The book is intended for anyone wishing to reproduce historical dress, for re-enactment, displays, drama or personal use. It is assumed that the reader has a basic knowledge of dressmaking. The instructions throughout aim at the high standard of hand finishing appropriate for living history, but the reader may equally use modern techniques. The garments are presented, with brief notes on their historical background, in three main layers: underwear, main garments, and outer garments, for men, women and children. Head-wear and accessories are covered separately. Examples of the basic forms are included for each garment, and most are followed by their later or more elaborate styles. Initial guidance is given in Howtousethebook, and detailed instructions on techniques, planning and materials are provided and referred to throughout. Garments are drawn mainly from English and West European sources, though the selection could include only some of the many variations in style that existed.

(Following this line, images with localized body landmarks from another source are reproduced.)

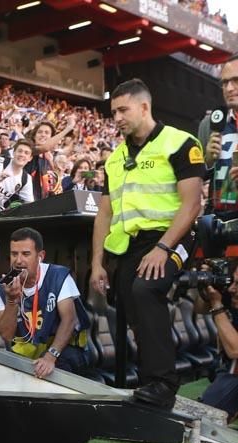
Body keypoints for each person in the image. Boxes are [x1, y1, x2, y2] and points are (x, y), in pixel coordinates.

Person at [91, 78, 205, 409]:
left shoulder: (180, 143)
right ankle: (147, 379)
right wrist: (97, 262)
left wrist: (164, 248)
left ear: (144, 107)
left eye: (123, 110)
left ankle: (163, 384)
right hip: (133, 244)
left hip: (176, 235)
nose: (117, 118)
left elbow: (192, 204)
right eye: (113, 112)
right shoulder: (114, 159)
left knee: (145, 289)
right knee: (127, 298)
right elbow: (104, 213)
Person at [0, 228, 92, 379]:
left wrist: (50, 356)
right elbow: (6, 335)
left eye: (26, 254)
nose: (18, 260)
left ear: (40, 256)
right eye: (14, 254)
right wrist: (11, 301)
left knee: (55, 368)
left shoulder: (58, 275)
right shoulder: (4, 286)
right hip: (30, 356)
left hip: (66, 351)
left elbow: (69, 320)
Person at [197, 264, 238, 421]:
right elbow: (199, 308)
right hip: (228, 369)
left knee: (208, 419)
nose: (232, 289)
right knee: (205, 414)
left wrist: (217, 306)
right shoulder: (232, 296)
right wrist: (206, 288)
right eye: (232, 282)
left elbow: (235, 350)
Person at [202, 55, 238, 211]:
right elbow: (196, 178)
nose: (229, 88)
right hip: (220, 221)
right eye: (224, 82)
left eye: (236, 80)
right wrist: (207, 160)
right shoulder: (210, 124)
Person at [0, 139, 35, 215]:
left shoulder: (26, 178)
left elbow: (29, 203)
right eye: (20, 151)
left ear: (30, 158)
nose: (22, 154)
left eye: (26, 153)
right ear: (13, 152)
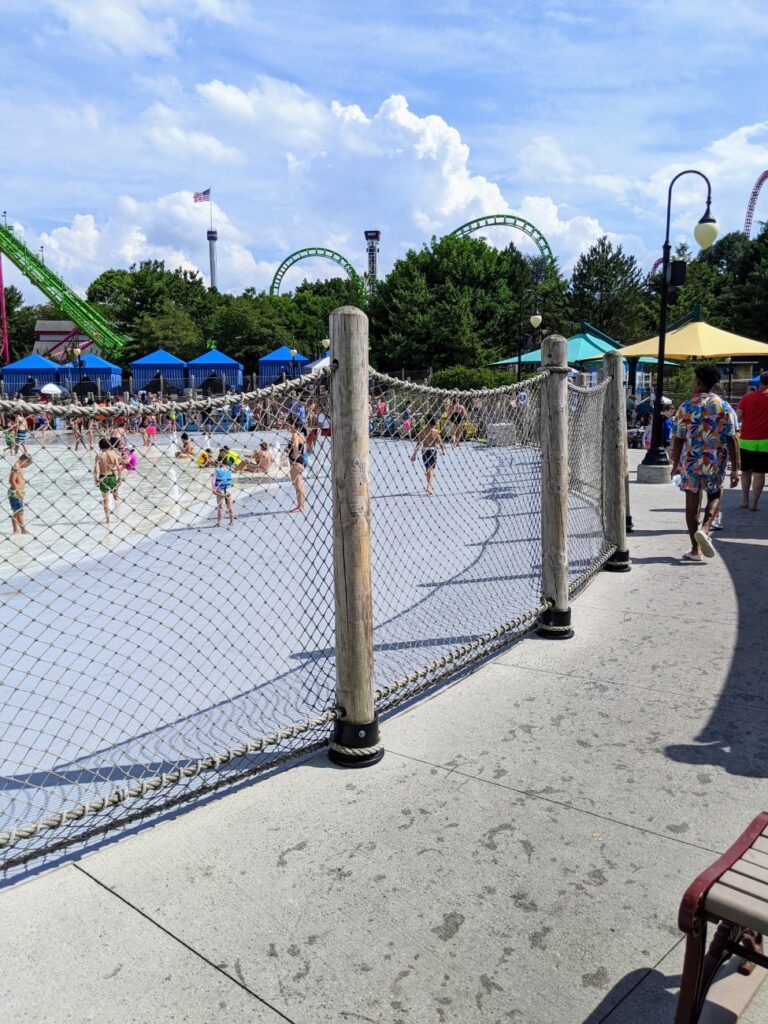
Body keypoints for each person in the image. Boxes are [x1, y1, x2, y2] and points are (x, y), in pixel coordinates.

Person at [669, 365, 739, 562]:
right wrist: (736, 468)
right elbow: (732, 438)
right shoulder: (723, 406)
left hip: (691, 461)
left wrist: (674, 464)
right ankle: (706, 528)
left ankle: (695, 550)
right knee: (715, 494)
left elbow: (679, 438)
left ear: (698, 382)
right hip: (715, 460)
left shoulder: (686, 406)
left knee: (692, 502)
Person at [736, 370, 768, 512]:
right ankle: (754, 504)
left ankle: (744, 500)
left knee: (746, 472)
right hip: (765, 442)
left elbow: (739, 418)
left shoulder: (747, 397)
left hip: (746, 440)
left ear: (760, 381)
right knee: (759, 474)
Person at [411, 415, 446, 495]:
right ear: (433, 422)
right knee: (431, 469)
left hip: (424, 451)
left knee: (428, 468)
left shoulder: (422, 431)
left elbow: (419, 443)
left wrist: (414, 454)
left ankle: (429, 484)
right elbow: (440, 442)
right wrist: (443, 450)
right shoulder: (435, 432)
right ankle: (429, 486)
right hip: (433, 451)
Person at [94, 437, 122, 525]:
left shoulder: (99, 456)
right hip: (112, 477)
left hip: (103, 478)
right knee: (116, 497)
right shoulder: (113, 455)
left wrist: (96, 480)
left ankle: (107, 520)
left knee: (105, 500)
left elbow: (96, 469)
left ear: (100, 446)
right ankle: (118, 516)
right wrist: (119, 479)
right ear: (109, 445)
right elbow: (118, 468)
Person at [286, 418, 307, 512]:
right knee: (299, 485)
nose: (286, 426)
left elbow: (295, 446)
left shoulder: (295, 434)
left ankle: (300, 507)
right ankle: (300, 505)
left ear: (293, 425)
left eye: (288, 424)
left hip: (296, 461)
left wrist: (294, 455)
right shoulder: (300, 434)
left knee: (298, 485)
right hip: (301, 460)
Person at [8, 454, 32, 534]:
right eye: (27, 465)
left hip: (17, 492)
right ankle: (23, 530)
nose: (26, 467)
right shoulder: (16, 467)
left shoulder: (19, 467)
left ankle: (15, 530)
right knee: (20, 512)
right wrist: (18, 491)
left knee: (16, 512)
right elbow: (11, 480)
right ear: (25, 460)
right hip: (15, 492)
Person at [212, 461, 235, 526]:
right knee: (230, 506)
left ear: (219, 462)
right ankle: (232, 521)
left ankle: (218, 523)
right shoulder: (228, 469)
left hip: (220, 491)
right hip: (228, 490)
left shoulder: (216, 470)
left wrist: (214, 490)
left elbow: (213, 481)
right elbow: (230, 480)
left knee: (220, 507)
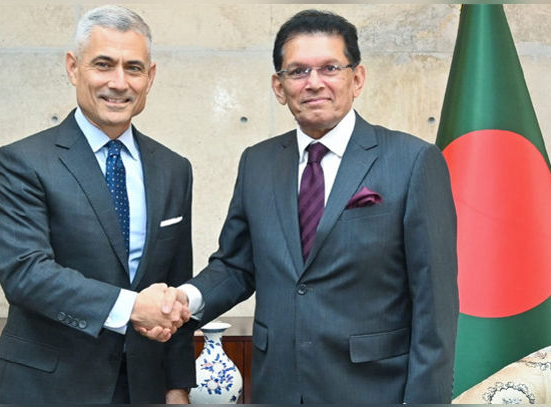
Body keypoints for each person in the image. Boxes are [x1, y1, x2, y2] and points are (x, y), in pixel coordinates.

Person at [143, 9, 459, 404]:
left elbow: (435, 305)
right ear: (279, 87)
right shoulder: (258, 163)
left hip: (374, 390)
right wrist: (185, 300)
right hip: (278, 388)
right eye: (298, 71)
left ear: (357, 78)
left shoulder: (412, 161)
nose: (314, 83)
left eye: (330, 68)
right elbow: (236, 266)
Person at [0, 5, 194, 404]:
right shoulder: (22, 162)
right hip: (47, 389)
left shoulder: (174, 169)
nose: (119, 82)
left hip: (143, 389)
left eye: (133, 68)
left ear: (150, 77)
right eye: (103, 64)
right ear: (73, 67)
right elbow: (25, 272)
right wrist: (132, 307)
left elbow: (175, 283)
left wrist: (177, 385)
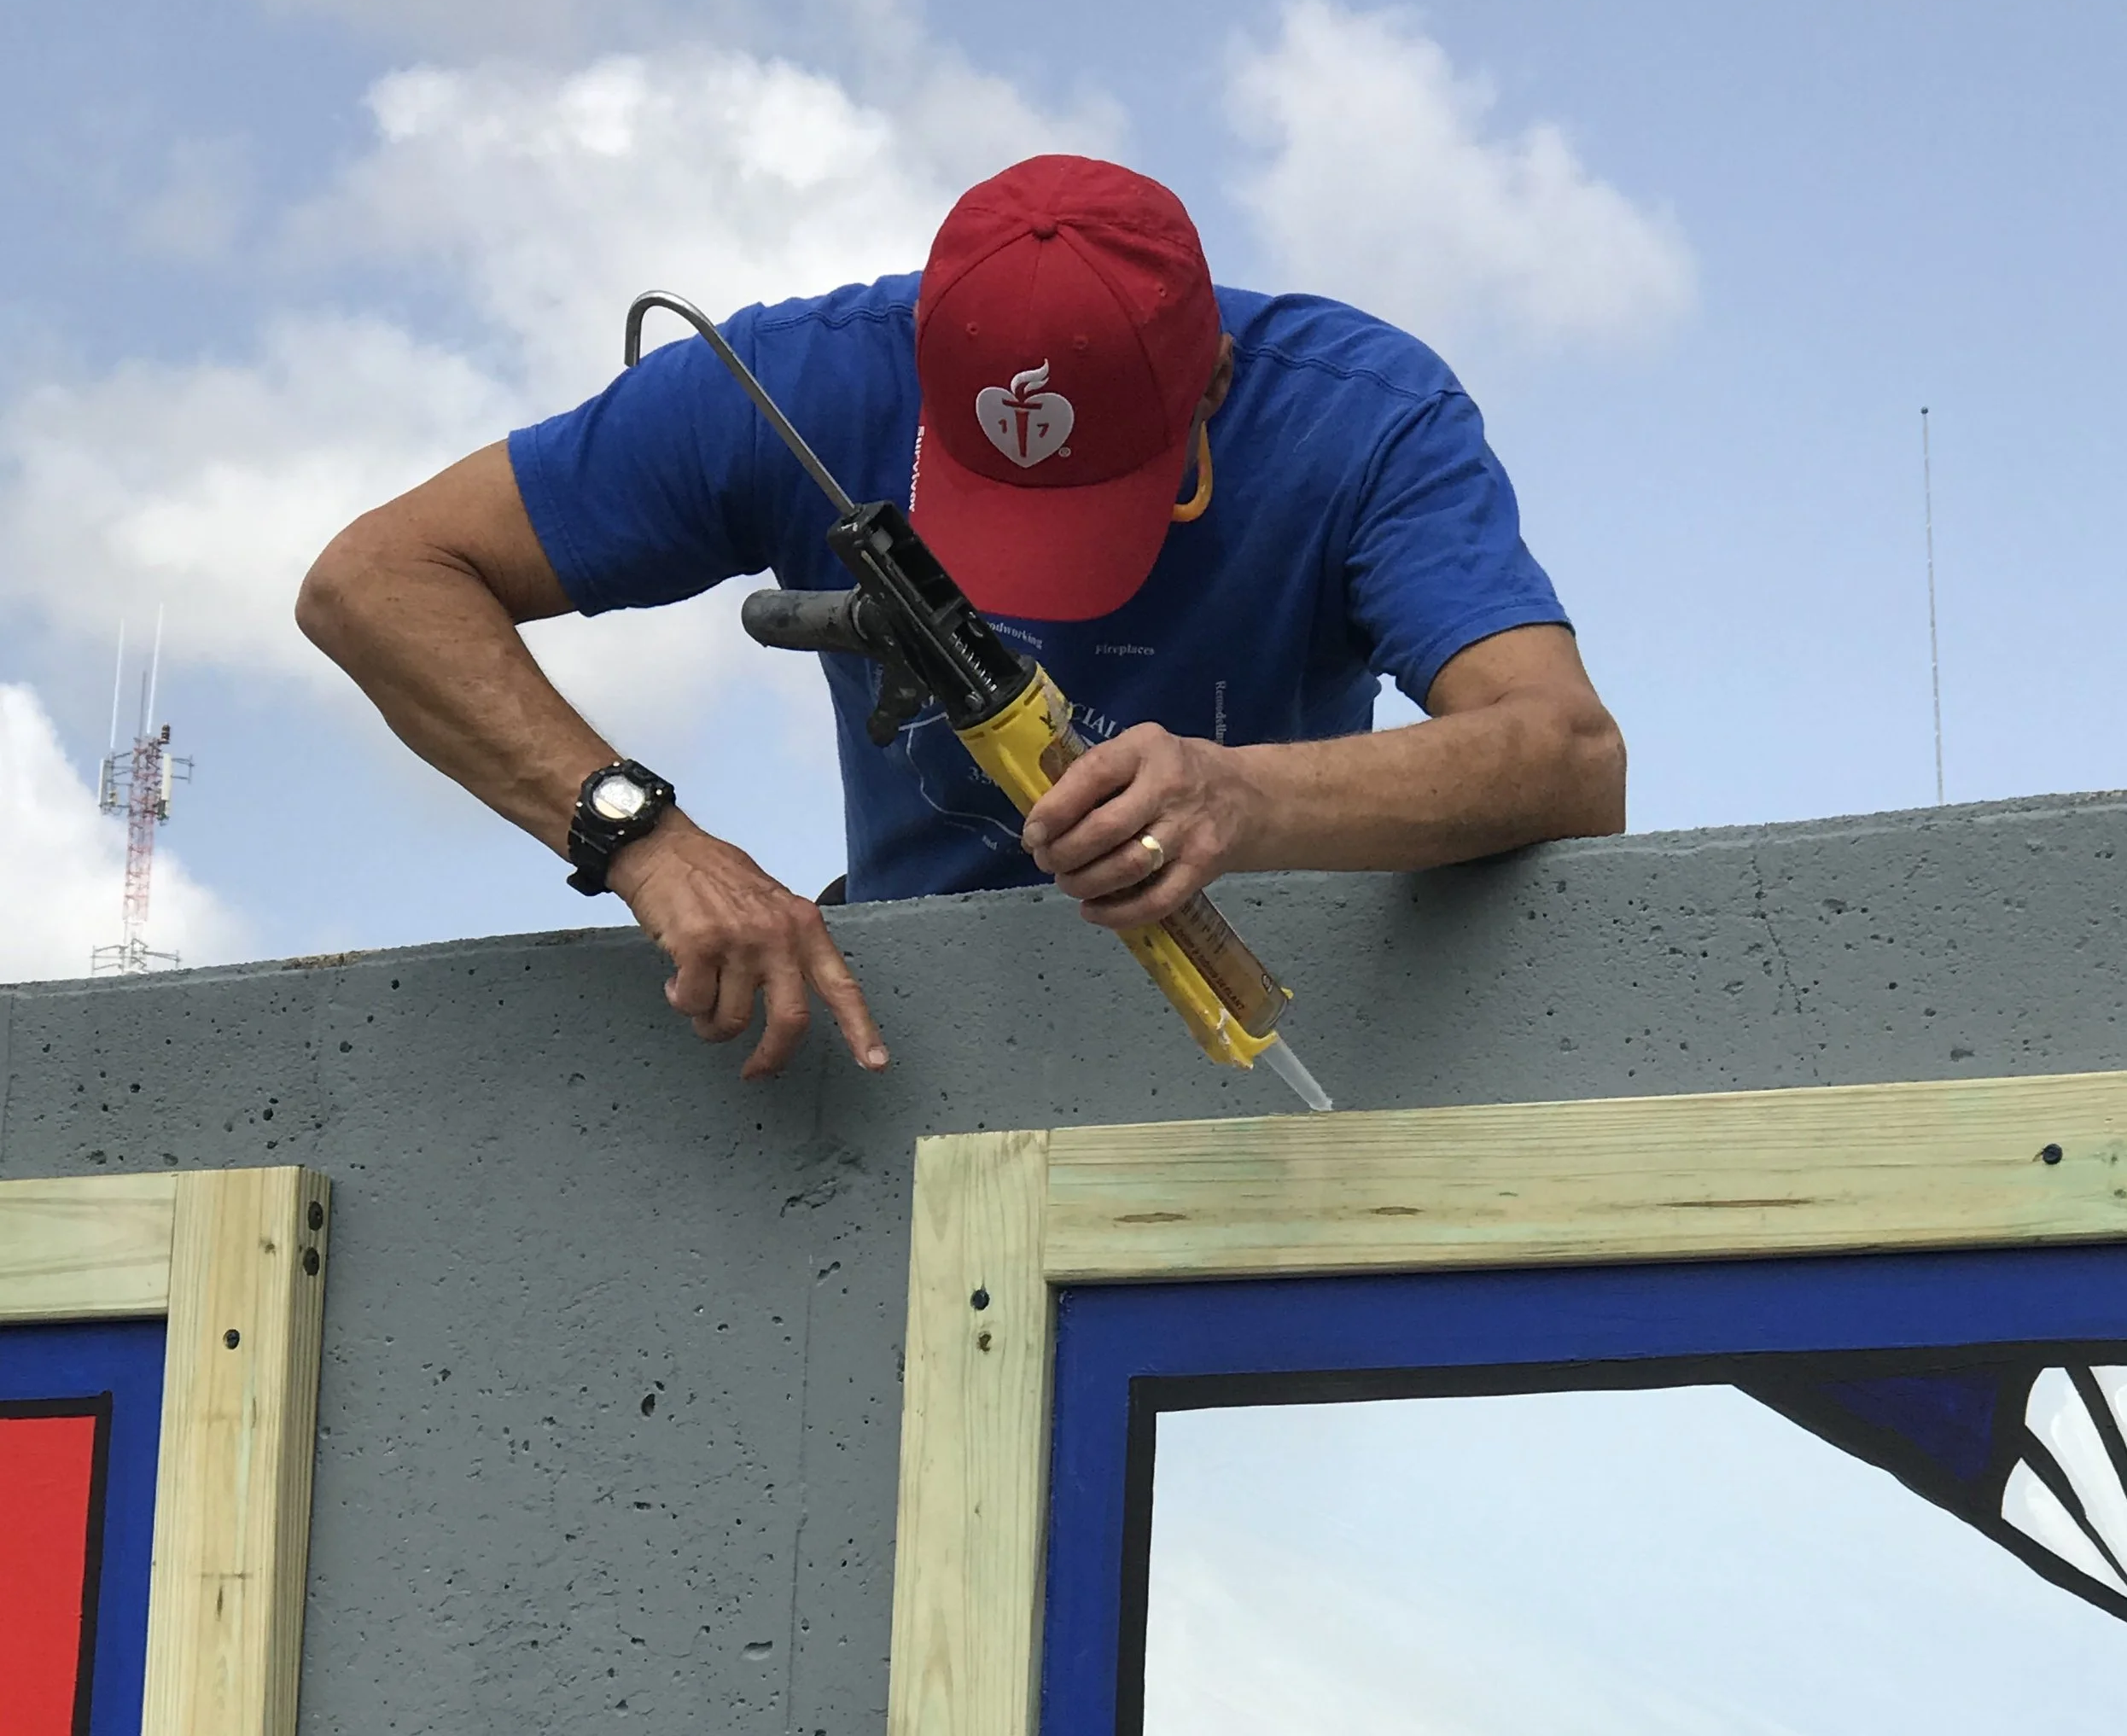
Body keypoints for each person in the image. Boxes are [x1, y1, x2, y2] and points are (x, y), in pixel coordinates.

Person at [297, 154, 1624, 1080]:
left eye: (1095, 492)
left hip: (1253, 1012)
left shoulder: (1362, 415)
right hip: (917, 1021)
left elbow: (1568, 756)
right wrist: (643, 838)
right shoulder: (795, 382)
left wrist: (1242, 802)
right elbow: (376, 582)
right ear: (926, 360)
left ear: (1214, 379)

Several types of illustration are used for each garment. They include drawings from historical sources, with modern style drawings to model the period look. Patterns, cutting layouts, and enlarged details then allow personal working patterns to be planned, cut and made up. Photographs show several finished garments and details of techniques.
Readers new to historical dressmaking and re-enactment will find that the conditions and practice of tailoring were very different then from today. Clothes, like other possessions, were fewer and valuable. They would be painstakingly made, often by craftsmen, well maintained, and expected to last and be passed on. They were also important in reflecting the wearers status. The different idea of fit and the different tailoring and sewing techniques, which were all part of the period look, are covered in the introductory chapters. Take time if you can to explore the period and its dress. This will add to your enjoyment as you make the garments and will help you to qualify as a medieval tailors assistant!
The instructions are intended for readers with basic dressmaking skills. Beginners are advised to use a modern dressmaking manual or, better still, work with an experienced sewer or a teacher.